DEAR ABBY: I strongly disagree with your response to "Too Trusting in Delaware" last summer. You stated that most parents are repaid money they lend to their children. In my experience (and that of 97 percent of my friends and acquaintances), parents of today are not repaid.
You missed the sad point of the letter: that the children are not "dishonest" or "bad" -- they are financially irresponsible. Young people starting out today want everything; they never want to wait. The terms "budget" and "save" are meaningless to them. Borrowing money to buy a computer and Christmas presents is typical of their mentality.
We were brought up to see food, shelter and basic clothing as the only essentials. Today, young people believe that television sets, computers, answering machines, pagers, CDs, videos, microwaves, etc., are required items. Their credit cards are "maxed" out and they need co-signers on loans -- but they continue to buy, buy, buy.
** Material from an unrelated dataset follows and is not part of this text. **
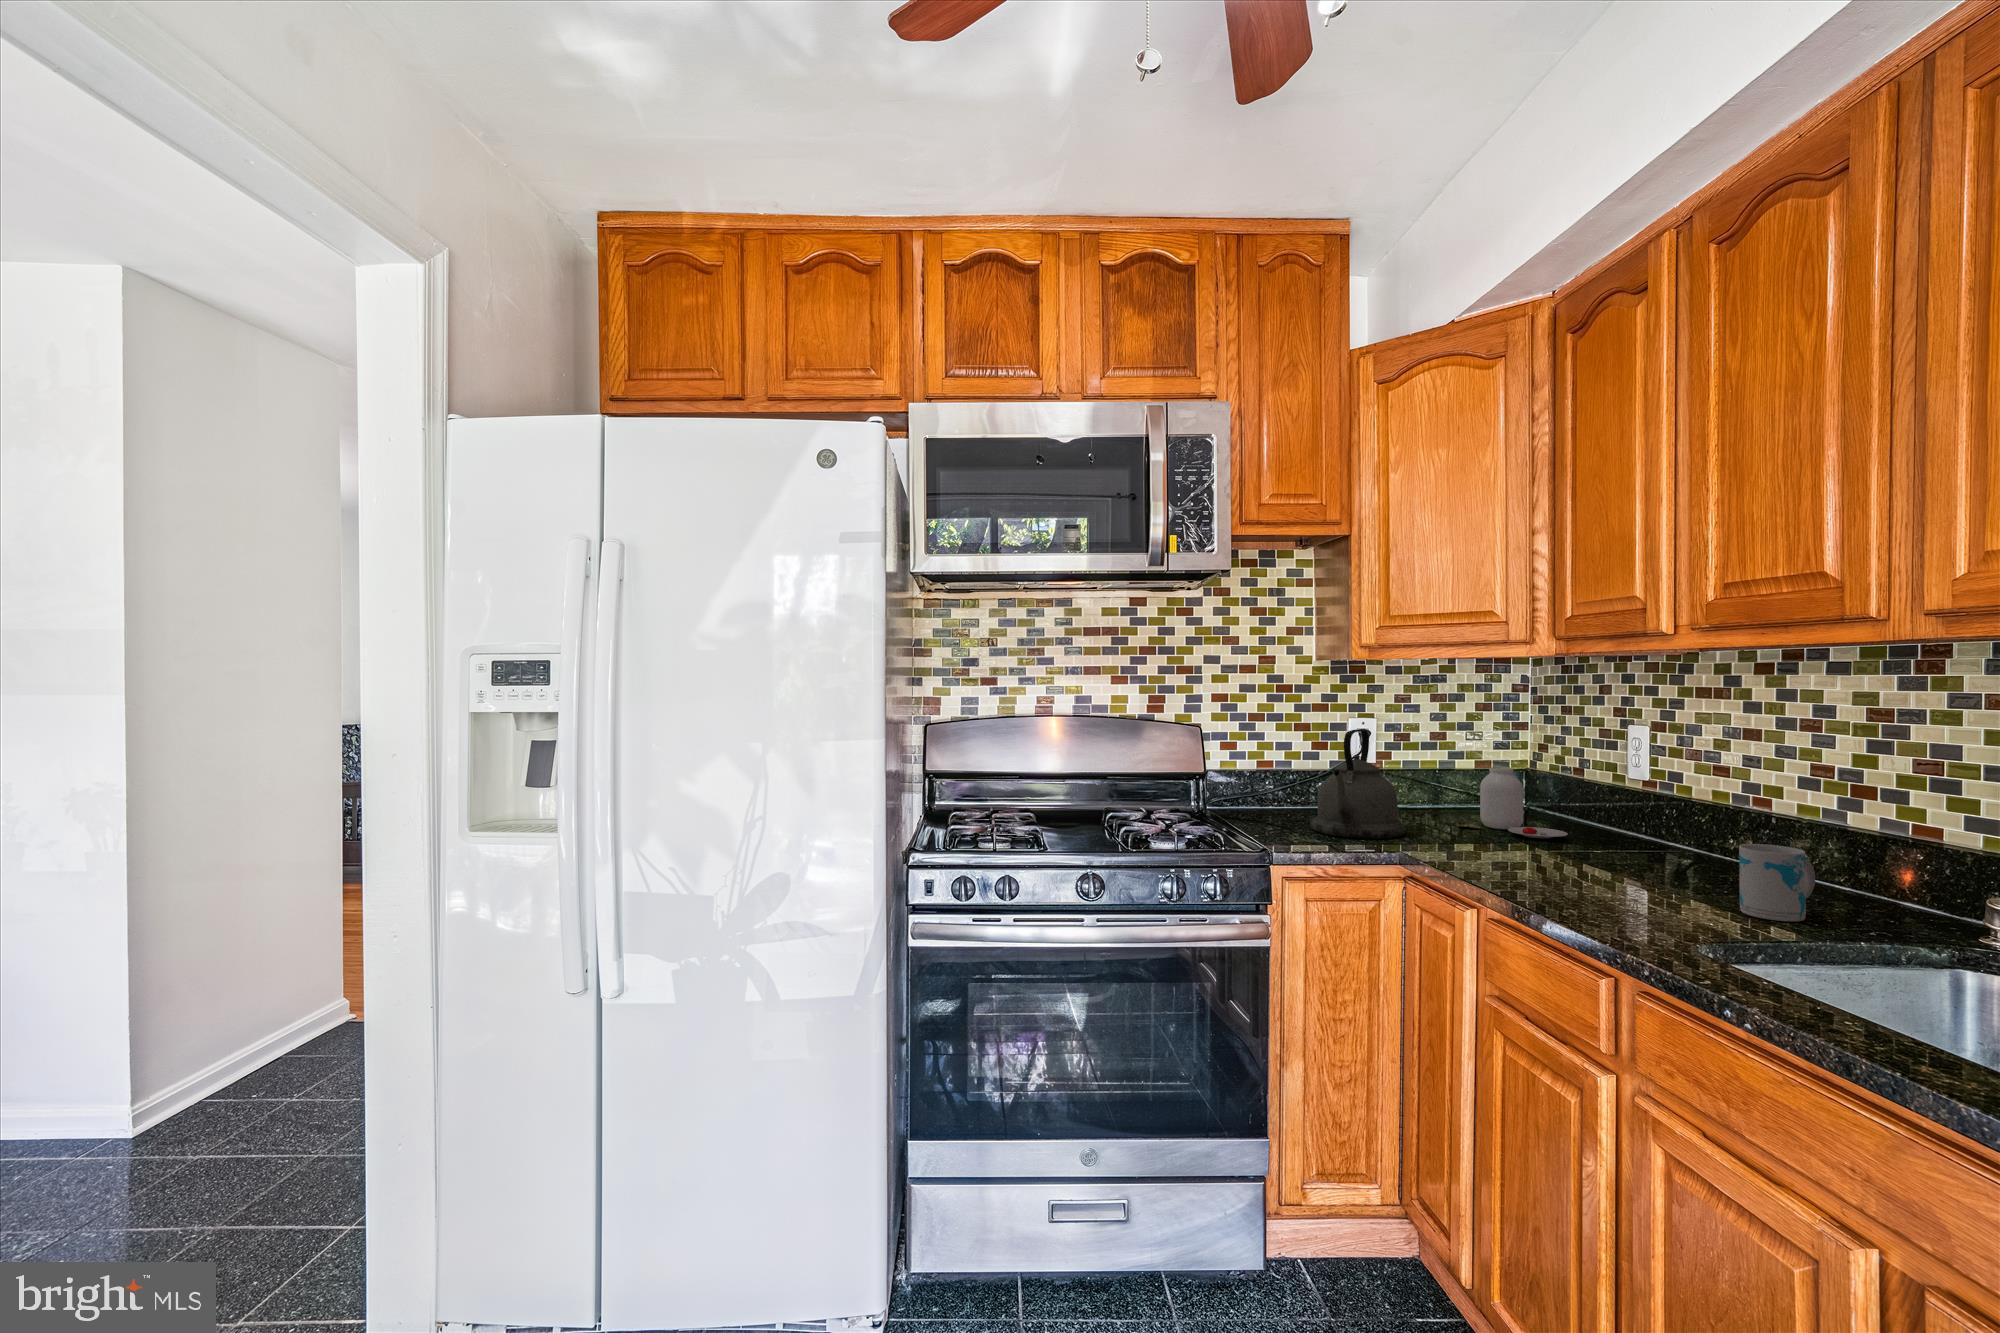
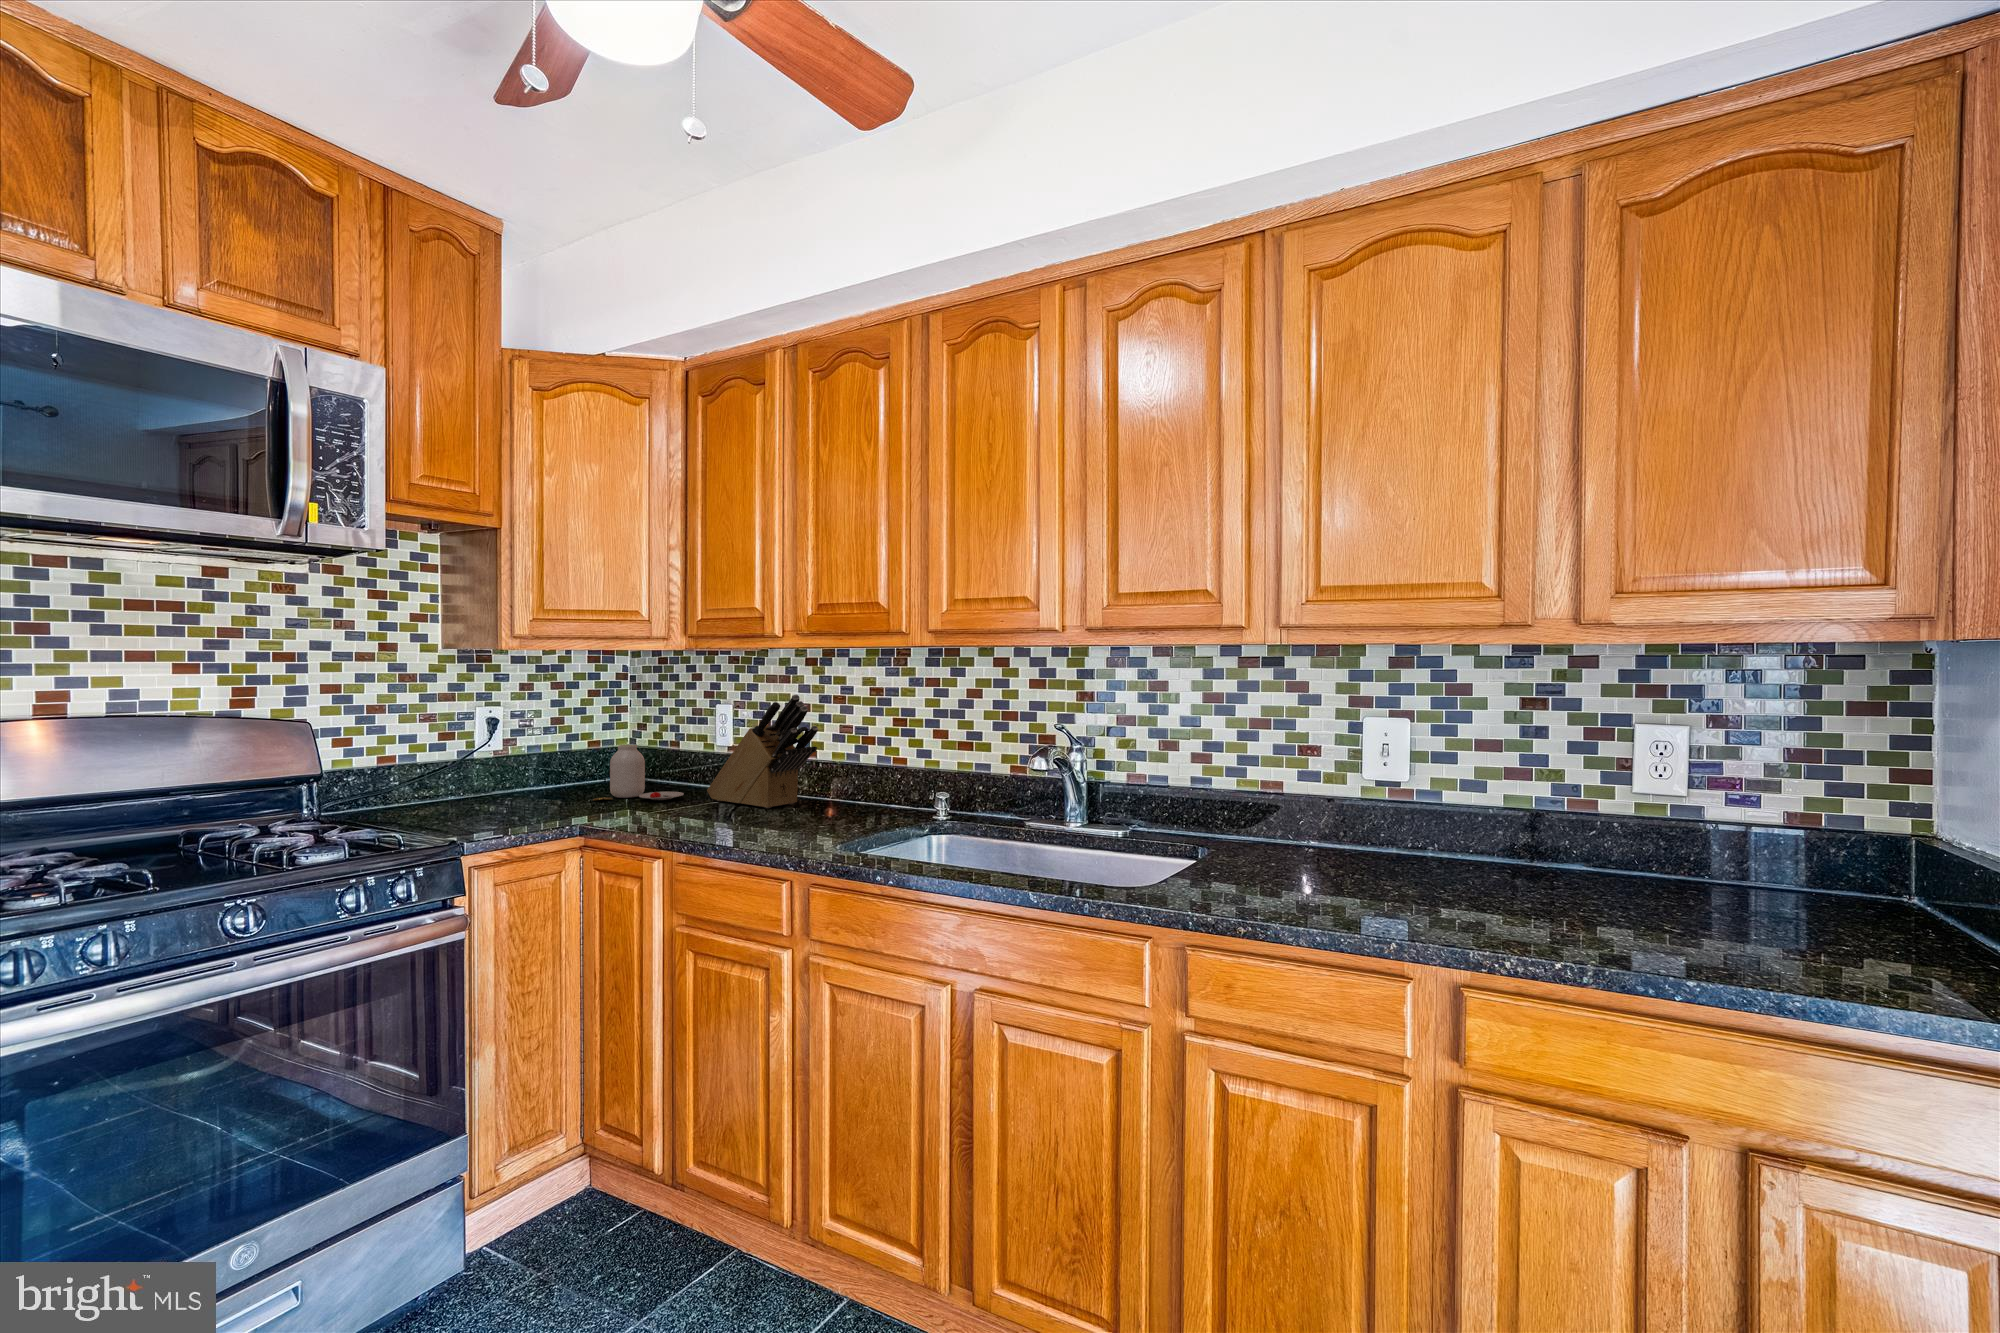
knife block: none [1594,716,1753,872] -> present [707,695,818,808]
kettle: present [1310,729,1406,839] -> none [465,718,563,824]
mug: present [1739,844,1815,922] -> none [828,777,861,825]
Advice from parents is unwelcome. They only want gifts or "loans." If parents refuse, they are considered selfish. "You have everything and/or lots of money" is the lament. I have learned to respond, "I didn't have everything at your age. I have acquired my possessions (or money) through years of working and saving. Try it!" -- HAPPILY SELFISH PARENT, HAYWARD, CALIF.
DEAR HAPPILY SELFISH PARENT: You said that you were brought up to see food, shelter and basic clothing as the only essentials, but apparently that message wasn't taken to heart by your own children.
Of course, it's never too late to learn to be financially responsible, so you are not wrong to deny them money for luxuries. But please go a little easier on the young people of today, many of whom were never taught the importance of living within their means.